══ Source material ══
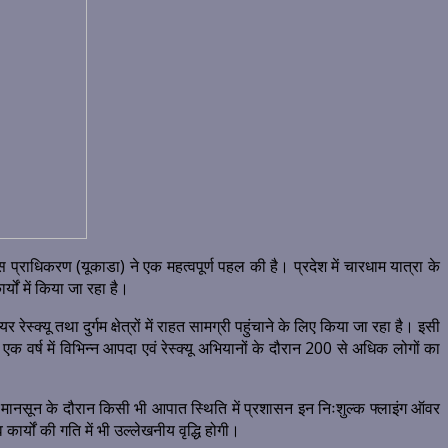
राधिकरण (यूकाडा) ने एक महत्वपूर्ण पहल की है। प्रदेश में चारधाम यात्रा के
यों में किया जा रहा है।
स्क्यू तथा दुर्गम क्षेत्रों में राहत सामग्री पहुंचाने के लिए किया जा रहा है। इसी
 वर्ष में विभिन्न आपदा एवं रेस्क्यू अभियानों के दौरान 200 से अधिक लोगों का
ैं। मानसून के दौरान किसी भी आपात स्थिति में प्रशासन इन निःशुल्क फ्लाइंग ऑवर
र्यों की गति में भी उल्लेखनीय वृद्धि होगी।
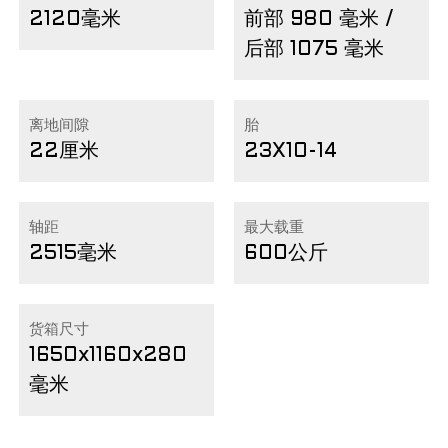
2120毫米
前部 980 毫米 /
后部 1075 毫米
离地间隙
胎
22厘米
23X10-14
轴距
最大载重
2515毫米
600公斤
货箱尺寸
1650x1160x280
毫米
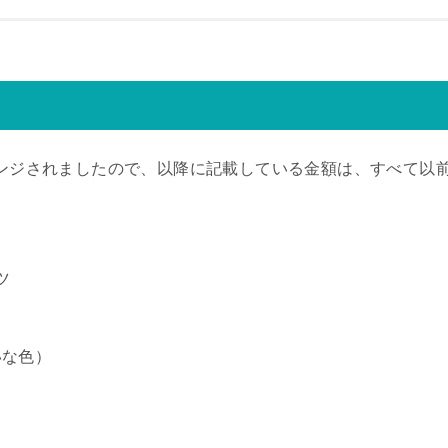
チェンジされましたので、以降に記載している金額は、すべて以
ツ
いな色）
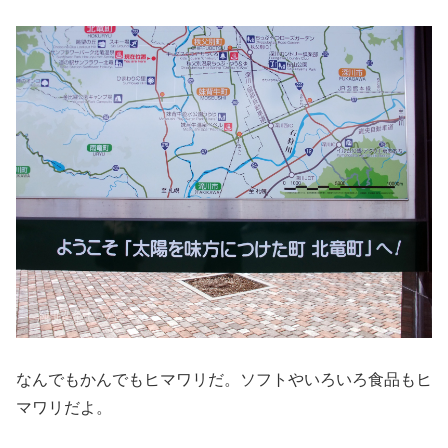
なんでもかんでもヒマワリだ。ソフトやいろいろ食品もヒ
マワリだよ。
═══
══ Source material ══
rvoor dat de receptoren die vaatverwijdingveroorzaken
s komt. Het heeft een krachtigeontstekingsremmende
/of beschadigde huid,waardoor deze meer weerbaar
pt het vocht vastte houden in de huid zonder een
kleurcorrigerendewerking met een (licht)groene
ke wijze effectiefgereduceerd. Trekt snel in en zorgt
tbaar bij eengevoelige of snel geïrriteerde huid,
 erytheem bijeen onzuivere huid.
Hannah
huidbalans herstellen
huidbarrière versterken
═══
Task directions: Express the listing above as a Markdown table with the columns "No." and "Text," covering only the lines from the one containing "राधिकरण (यूकाडा) ने" up to and including the one containing "वर्ष में विभिन्न". Number each line in order, and leave out any blank lines.

Answer to this problem:
| No. | Text |
|---|---|
| 1 | राधिकरण (यूकाडा) ने एक महत्वपूर्ण पहल की है। प्रदेश में चारधाम यात्रा के |
| 2 | यों में किया जा रहा है। |
| 3 | स्क्यू तथा दुर्गम क्षेत्रों में राहत सामग्री पहुंचाने के लिए किया जा रहा है। इसी |
| 4 |  वर्ष में विभिन्न आपदा एवं रेस्क्यू अभियानों के दौरान 200 से अधिक लोगों का |